I’ll allow myself a small grocery store budget for purchasing salad fixings and fruit.  I do want some fresh items.  I’m just not going on a “no canned foods” diet until I’ve eaten what’s here.  That should help me save on grocery costs through the lean post-holiday times in addition to helping me empty out my kitchen in preparation for changing my diet more significantly later in the spring when the “clean foods” I want to eat are more readily available.

Pictured above:  Black-eyed pea salad

I used about a cup and a half of leftover black-eyed peas, a can of corn, some green salsa, a can of sliced black olives, and chopped green onions.  I think I added a little garlic as well.  That’s it.  This doesn’t fit the diet I wanted to be on, but it was made entirely from ingredients I already had on hand.  It’s also tasty and nutritious.

Don’t knock cheap and easy.  Sometimes that is the best laid plan.

Diet Hack: Box It Up

This is what half my dinner from last night looked like when I got it out to warm it up today. I ate this half for lunch after skipping breakfast. I felt too full even so. That makes it extra embarrassing to admit that I ordered the same meal a couple of weeks ago and finished the whole thing in one sitting.

This brings us today’s diet version of the life hack. Box that extra food up before you start eating. It’s too easy to start talking and fail to notice when you’ve eaten too much. It might be a little embarrassing to ask for a to go box before you’ve ever lifted your fork, but that’s nothing compared to eating four cups of pasta at once.
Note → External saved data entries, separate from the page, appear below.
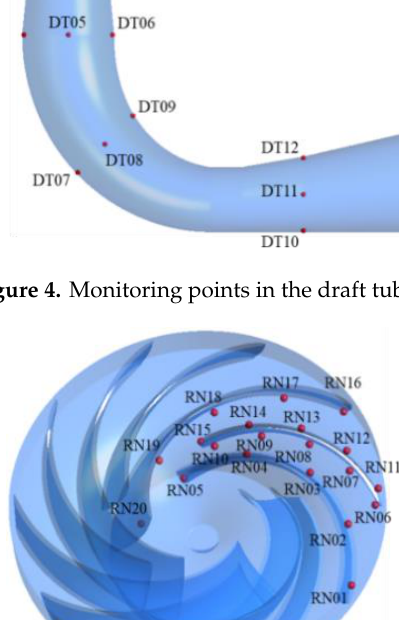
Figure 7. Monitoring points in the volute. 3.2. Theoretical Prediction The rotor–stator interaction between the runner and the guide vanes is the main reason for the high frequency fluctuation in the runner. In this paper, according to the diameter modulus theory proposed by Kubota [24] and the method for hydraulic excitation in the pump-turbine, analyzed by Tanaka [25], considering the special structure of the long and short blades, the relatively prominent rotor–stator interaction frequency in the pump-turbine with long and short blades is predicted from the theoretical level. Low-order and high-order hydraulic excitation modes can be induced by the rotor–stator interaction effect, dominated by potential flow. The modes can be expressed by the node diameter number k. The expressions of the minimum and maximum node diameters are as follows: 1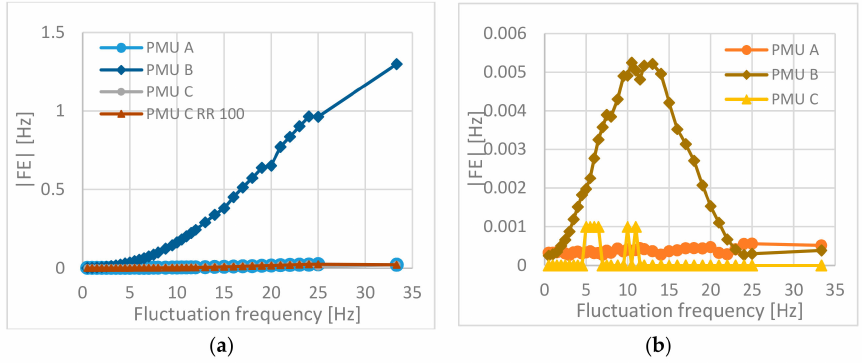
Figure 10. FE results for the PMUs with P ( a ) and M ( b ) configuration.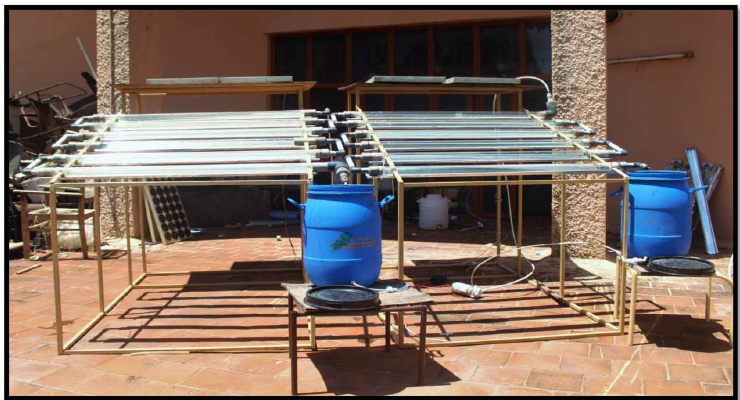
Figure 24. Fixed-bed tubular reactor for purification of rainwater. (Reprinted/adapted with permis- sion from Ref.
*photo from my iPhone. No processing.

Salad for Breakfast, or Born to Run

From South Beach Diet Pics

Last summer I read Born to Run. It’s great. Lots of running. You should do like I did and read it through your iPod ear buds while running. Okay, the running part was more like meandering for me, but you get the point. The audio book is well done, and it makes for good exercise listening.

Someone in the book suggested to one these extreme marathon runners that he eat salad for breakfast. Salad is energy food. Salad is light enough that you won’t puke it up if go out and run up a mountain right after breakfast.

I thought salad for breakfast was a great idea even for those who are only going to follow breakfast with a marathon of sitting. Unfortunately, salad requires assembling parts, and who has time for that on a typical working morning?

Today is neither a typical morning nor a working morning for me. I’m on break. I made the salad pictured above for breakfast. Those are garlic roasted beets on the side. The crumbled up stuff is leftover falafel. This is a salad that would seem to call for a nice cucumber yogurt dressing. I didn’t have that on hand, so I used comeback sauce instead. That’s a Mississippi thing.

It was surprisingly tasty, and thanks to the comeback sauce I now require no further fat grams for the rest of the week.